Pearl gave one of her curtsies she seemed to do every time she saw his mama. “Hello, Mrs. Arthur.” Pearl put her hand out. Mama juggled Yale and shook Pearl’s hand, then looked over her shoulder.
“Mama?” Tommy said. “I have a surprise for you. I know it will take a lifetime to apologize for my behavior when I was so cruel. But I wanted to do something to show you right this second how sorry I am.” He pulled her into the house. She looked over her shoulder again.
“Tommy, wait.” She went back on the porch. Tommy followed her out as Reed Hayes started up the first stair. He backed away and sighed. He removed his hat. “Good evening, Tommy.”
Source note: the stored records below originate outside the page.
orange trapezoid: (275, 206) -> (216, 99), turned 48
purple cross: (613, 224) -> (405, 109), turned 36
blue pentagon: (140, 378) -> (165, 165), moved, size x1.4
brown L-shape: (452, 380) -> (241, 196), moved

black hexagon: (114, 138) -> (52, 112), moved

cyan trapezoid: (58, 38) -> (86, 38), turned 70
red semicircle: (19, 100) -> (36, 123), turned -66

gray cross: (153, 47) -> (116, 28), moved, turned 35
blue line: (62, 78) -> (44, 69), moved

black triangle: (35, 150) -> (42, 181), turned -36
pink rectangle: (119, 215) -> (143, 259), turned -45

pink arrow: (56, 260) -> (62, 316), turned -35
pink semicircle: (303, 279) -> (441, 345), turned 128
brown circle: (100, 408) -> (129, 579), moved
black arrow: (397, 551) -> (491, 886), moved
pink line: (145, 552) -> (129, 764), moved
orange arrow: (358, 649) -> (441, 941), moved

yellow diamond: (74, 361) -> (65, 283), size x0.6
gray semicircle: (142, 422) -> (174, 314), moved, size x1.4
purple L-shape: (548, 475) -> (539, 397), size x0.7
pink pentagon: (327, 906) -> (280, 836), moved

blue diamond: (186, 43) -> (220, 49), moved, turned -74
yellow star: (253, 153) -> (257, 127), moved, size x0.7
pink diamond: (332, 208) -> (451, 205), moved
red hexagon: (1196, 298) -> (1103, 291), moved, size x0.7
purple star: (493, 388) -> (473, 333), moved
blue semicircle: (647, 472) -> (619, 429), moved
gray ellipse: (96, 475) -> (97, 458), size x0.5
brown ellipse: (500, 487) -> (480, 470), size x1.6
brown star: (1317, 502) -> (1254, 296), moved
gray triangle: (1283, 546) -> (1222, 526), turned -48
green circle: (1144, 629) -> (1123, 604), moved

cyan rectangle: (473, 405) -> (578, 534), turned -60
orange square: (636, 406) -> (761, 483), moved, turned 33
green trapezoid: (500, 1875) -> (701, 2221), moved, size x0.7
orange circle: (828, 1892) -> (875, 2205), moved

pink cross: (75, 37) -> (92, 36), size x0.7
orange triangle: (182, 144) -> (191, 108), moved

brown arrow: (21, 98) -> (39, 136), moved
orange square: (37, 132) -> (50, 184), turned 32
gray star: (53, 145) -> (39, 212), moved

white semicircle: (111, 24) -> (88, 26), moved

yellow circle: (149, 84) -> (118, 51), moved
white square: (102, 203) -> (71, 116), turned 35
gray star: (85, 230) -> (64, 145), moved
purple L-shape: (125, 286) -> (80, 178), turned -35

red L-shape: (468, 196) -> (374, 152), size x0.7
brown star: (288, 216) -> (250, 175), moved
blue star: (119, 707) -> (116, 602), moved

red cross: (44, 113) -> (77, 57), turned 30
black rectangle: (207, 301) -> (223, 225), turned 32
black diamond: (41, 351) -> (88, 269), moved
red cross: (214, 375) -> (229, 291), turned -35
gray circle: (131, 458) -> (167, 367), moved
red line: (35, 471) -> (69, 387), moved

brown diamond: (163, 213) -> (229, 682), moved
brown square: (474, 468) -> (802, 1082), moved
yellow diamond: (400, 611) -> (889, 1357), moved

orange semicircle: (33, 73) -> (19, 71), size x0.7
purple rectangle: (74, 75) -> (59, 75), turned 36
Like gas being lit, Tommy’s recently muted anger flared. He glared at Mama. He told himself to just leave the house before he said something spiteful again. “Him? You’re with Mr. Hayes again? I spent all day orchestrating this big apology for you. And this is what you were doing? You were with him?”
“We’ve brought dinner from the meeting, Tommy. Sit with us. And thank you for the beautiful bath—”
“He can’t stay if you’re enjoying your bath. So he can go.”
“Let him eat and then he’ll go. Look at this beautiful tub. You remembered how much I love a bath. Thank you.”
Tommy glowered at Mr. Hayes, waiting for the man to politely dismiss himself.
“The water’ll be cold if you don’t—”
“We can reheat it again,” Pearl said.
Mr. Hayes backed out of the kitchen and went into the yard. Mama followed. “At least take your food, Reed.”
Tommy’s breath grew shallow.
Pearl took Tommy’s arm. Enraged, all he could see or think about was the man who ruined everything. He wrenched away from Pearl and loped across the porch, leaping down the stairs and tackling Mr. Hayes to the ground. Tommy pinned the man’s hands. Mama and Pearl screamed for Tommy to stop. He looked over his shoulder, letting up on Mr. Hayes. The older man, large, but spry, took advantage of Tommy’s distracted moment and flipped him to his back, holding him down. Tommy kicked his legs, flailing as Mr. Hayes restrained him.
“I’m going to let you up, Tommy. But you calm down. We aren’t doing anything wrong. Your mother’s a friend, and there is nothing wrong with that. We had a meeting and were going to have a meal here, with you and whomever else. That’s it.”
Tommy squirmed more, testing to see if he had a shot at reversing his situation.
“Now you stay calm.” Mr. Hayes hopped up and dusted off his trousers. “Let’s get inside and talk this out.”
Tommy stood, heaving for breath. Mama had Yale in one arm and Pearl wrapped in her other. Humiliation bloated his insides. He looked at Mr. Hayes, who was retucking his shirt. He straightened and extended his hand to Tommy.
Tommy glanced at all of them. Who’d they think they were?
“What’s wrong with you? Come inside. Please,” Mama said, coming down the steps. He might have gone in with her, but she let Mr. Hayes take her elbow, helping her down the stairs into the yard. Tommy knew it was over. Mama had made her choice. She didn’t appreciate any little bit of him. Not even when he tried.
Pearl looked at him with a sad face. “Please. Just listen.”
Tommy shook his head. Listen . . . Mrs. Schultz had said how gifted Tommy was at hearing . . . But this, he didn’t want to hear the secrets, the private lives woven into Mama and Mr. Hayes’s words. And, now Pearl . . . siding with Mama. He leapt the fence and took off down the street, not sure where he was going but needing to leave all of them behind.